Cross tabulations, binary logistic regressions and an analysis of covariance (ANCOVA) were conducted for both samples.

What was learned?

Data for the young people shows that those with a parent or grandparent who attended an Indigenous residential school present significantly higher psychological distress scores than do those without a family residential school history. Distress levels were also higher in young people who did not live with either biological parent compared with those who lived with at least one parent.

Data for the adults showed that those with a parent or grandparent who attended an Indigenous residential school were significantly more likely to have been exposed to the child welfare system than those without a family residential school history.

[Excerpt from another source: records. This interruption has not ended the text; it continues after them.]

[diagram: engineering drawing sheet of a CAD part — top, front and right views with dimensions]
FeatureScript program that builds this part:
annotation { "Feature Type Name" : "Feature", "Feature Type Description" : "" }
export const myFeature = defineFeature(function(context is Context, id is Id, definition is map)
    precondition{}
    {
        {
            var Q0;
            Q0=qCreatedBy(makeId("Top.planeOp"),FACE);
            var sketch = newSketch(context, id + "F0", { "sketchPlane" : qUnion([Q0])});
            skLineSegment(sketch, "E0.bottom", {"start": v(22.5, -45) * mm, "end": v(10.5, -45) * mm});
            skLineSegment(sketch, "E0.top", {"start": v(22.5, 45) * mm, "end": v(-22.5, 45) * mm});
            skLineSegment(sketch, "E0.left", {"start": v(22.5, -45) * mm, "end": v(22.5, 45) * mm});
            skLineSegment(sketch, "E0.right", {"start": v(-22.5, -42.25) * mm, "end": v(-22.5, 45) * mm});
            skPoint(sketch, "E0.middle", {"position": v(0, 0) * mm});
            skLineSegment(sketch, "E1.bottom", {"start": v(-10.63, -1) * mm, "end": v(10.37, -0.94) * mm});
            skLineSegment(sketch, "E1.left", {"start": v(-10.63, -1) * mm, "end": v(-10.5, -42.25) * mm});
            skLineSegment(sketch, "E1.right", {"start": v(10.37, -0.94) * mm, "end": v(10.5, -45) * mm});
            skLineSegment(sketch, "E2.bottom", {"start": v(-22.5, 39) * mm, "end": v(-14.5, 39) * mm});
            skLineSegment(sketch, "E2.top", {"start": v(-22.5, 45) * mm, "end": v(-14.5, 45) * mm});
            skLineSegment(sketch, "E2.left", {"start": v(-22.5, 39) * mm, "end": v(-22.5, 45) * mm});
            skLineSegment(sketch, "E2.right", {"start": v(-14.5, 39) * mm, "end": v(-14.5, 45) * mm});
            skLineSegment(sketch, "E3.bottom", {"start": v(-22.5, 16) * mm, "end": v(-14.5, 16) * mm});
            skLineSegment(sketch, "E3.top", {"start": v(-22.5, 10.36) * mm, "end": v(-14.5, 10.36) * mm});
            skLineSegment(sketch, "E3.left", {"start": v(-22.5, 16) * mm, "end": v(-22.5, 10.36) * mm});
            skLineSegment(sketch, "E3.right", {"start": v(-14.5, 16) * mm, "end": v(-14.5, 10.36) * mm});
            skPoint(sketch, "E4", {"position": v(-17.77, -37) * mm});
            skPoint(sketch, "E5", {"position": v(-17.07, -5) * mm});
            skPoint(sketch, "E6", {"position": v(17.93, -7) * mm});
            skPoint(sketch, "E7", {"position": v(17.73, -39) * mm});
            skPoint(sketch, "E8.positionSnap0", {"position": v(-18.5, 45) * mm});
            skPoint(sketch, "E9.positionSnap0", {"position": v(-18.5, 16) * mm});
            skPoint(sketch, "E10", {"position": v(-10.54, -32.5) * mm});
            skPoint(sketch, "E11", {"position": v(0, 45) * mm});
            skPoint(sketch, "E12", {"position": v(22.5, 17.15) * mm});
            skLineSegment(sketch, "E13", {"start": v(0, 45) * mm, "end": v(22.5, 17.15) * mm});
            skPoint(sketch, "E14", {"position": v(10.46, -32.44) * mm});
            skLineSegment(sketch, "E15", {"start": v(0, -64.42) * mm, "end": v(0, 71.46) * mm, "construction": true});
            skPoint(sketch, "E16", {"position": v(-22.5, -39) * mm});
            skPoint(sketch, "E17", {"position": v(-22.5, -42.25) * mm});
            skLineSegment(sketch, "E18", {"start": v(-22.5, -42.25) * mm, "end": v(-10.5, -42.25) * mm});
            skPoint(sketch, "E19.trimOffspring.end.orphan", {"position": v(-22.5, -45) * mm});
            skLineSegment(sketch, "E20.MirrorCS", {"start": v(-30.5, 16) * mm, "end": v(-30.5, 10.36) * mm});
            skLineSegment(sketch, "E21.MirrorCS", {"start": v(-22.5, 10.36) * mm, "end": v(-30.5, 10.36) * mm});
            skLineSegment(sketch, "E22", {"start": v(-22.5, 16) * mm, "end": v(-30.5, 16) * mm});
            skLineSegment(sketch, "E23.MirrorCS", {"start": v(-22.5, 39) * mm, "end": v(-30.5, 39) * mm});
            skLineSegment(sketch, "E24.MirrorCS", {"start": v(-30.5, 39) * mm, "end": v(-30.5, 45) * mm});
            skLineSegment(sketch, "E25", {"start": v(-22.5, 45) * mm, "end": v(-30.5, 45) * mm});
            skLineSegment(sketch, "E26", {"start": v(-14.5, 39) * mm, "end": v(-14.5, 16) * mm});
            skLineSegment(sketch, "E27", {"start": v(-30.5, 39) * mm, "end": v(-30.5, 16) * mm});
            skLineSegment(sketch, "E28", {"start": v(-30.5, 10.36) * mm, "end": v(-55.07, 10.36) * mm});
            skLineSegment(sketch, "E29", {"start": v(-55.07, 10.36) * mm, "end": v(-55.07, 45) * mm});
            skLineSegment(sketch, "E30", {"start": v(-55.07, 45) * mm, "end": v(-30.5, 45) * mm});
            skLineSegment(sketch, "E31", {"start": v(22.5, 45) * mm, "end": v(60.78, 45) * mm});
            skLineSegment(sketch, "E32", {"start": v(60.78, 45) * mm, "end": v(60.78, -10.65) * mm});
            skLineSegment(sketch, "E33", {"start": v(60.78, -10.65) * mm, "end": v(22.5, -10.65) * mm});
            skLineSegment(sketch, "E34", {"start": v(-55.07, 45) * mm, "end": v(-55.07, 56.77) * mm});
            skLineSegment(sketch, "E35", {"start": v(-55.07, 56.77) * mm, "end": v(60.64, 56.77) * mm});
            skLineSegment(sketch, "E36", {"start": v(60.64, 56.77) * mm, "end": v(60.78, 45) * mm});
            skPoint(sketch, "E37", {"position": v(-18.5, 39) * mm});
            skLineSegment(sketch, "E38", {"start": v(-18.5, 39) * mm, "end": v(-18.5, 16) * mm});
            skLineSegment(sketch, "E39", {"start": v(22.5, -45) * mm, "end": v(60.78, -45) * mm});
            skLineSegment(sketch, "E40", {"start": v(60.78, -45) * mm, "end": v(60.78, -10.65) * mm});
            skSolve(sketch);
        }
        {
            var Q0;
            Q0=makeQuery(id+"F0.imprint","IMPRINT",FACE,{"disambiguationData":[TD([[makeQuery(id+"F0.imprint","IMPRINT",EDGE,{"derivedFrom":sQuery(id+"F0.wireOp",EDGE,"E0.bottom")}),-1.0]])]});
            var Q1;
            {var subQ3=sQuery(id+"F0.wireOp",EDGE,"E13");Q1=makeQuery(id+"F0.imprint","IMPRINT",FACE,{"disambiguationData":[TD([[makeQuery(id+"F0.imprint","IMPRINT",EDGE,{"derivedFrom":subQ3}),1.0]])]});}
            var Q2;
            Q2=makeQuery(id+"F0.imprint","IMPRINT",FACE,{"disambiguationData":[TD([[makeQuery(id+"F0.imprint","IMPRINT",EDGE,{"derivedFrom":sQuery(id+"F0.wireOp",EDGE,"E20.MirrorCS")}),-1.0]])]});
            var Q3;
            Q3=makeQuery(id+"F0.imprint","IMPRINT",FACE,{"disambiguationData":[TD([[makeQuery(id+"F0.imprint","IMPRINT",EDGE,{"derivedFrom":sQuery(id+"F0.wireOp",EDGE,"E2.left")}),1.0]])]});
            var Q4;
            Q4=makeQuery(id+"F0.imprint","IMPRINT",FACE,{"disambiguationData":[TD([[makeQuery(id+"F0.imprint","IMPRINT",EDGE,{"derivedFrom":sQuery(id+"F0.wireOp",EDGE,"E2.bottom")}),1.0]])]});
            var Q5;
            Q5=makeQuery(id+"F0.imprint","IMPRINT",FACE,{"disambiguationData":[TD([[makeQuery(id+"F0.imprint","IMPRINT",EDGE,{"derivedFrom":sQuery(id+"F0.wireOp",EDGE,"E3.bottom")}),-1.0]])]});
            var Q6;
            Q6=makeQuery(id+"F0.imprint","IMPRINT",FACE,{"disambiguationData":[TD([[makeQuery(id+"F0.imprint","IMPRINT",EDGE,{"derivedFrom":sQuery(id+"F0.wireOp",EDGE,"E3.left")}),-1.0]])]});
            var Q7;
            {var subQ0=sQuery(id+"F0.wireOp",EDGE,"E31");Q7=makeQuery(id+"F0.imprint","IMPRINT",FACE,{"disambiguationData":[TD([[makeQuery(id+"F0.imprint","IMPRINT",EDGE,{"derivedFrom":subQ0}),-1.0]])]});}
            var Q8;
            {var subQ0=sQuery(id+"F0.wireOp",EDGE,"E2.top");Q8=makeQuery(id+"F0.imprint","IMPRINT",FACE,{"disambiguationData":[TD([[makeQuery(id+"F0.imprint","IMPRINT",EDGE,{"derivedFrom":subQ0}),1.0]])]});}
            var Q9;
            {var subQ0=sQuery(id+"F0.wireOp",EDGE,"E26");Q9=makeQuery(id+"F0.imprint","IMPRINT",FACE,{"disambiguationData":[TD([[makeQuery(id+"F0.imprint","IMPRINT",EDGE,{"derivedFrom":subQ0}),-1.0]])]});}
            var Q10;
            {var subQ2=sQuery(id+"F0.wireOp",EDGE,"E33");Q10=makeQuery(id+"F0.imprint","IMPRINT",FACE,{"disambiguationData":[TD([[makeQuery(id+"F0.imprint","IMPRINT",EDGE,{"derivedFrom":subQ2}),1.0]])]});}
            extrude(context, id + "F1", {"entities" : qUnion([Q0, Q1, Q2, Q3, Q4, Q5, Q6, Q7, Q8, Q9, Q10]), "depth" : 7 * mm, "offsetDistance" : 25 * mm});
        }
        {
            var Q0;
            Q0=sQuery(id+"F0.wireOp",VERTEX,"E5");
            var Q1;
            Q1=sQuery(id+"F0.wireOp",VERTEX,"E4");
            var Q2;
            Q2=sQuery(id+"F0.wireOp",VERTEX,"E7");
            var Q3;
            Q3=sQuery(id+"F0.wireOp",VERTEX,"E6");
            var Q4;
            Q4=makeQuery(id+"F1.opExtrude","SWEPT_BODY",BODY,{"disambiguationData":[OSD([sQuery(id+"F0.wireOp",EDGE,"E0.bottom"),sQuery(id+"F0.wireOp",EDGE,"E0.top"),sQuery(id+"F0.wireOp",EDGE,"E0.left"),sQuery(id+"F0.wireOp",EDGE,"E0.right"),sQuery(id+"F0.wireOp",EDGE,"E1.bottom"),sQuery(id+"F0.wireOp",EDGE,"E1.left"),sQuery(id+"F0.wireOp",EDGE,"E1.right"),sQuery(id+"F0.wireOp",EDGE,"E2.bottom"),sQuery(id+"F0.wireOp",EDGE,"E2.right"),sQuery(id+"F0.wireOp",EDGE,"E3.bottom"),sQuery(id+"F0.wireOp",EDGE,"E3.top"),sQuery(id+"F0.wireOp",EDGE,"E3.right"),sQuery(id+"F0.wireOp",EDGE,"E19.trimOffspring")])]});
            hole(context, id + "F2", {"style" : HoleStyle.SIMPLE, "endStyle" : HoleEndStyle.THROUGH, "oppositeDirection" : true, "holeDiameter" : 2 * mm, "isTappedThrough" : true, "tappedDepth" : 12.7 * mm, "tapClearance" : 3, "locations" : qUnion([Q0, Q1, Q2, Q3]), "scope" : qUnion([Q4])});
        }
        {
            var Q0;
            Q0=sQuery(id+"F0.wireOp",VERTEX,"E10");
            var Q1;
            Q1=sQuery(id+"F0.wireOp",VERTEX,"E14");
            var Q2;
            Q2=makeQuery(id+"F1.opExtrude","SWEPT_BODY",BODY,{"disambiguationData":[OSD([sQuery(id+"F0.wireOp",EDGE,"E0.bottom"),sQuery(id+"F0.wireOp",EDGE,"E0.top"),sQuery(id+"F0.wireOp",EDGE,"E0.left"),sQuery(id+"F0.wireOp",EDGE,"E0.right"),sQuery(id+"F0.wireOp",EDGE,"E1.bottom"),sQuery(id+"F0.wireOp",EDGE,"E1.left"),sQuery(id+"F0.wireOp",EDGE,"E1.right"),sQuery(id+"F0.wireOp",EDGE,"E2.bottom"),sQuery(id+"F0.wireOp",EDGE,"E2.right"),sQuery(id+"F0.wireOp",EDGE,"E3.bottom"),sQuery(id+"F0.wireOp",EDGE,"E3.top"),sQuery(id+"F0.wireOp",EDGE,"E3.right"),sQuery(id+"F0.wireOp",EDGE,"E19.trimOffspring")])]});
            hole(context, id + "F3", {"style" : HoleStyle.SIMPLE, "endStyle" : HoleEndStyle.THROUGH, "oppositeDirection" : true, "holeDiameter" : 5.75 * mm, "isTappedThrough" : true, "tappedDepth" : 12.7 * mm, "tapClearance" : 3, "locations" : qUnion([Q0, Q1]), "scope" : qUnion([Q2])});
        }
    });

Adults with a family residential school history and those who spent time in the child welfare system had higher depression scores.

The results for both groups underscore that the cycle of parent-child separation among First Nations and Métis peoples in Canada still continues today and is associated with vestiges of the Indigenous residential school system.


The authors point out that data for the young people is limited by the RHS survey questions and that the reasons for the separation from the biological parents was not documented. Likewise, since the RHS concentrated on young people currently living in First Nations communities, the analyses do not include young people living away from their community. Some young people living in foster homes may therefore not have been reached.

Data for the adults is limited in that the sample is not representative. Participants were deemed to have been personally exposed to the child welfare system if they named an adoptive parent as the primary caregiver or if they spent time in a foster home or group home, even though those experiences may be quite different.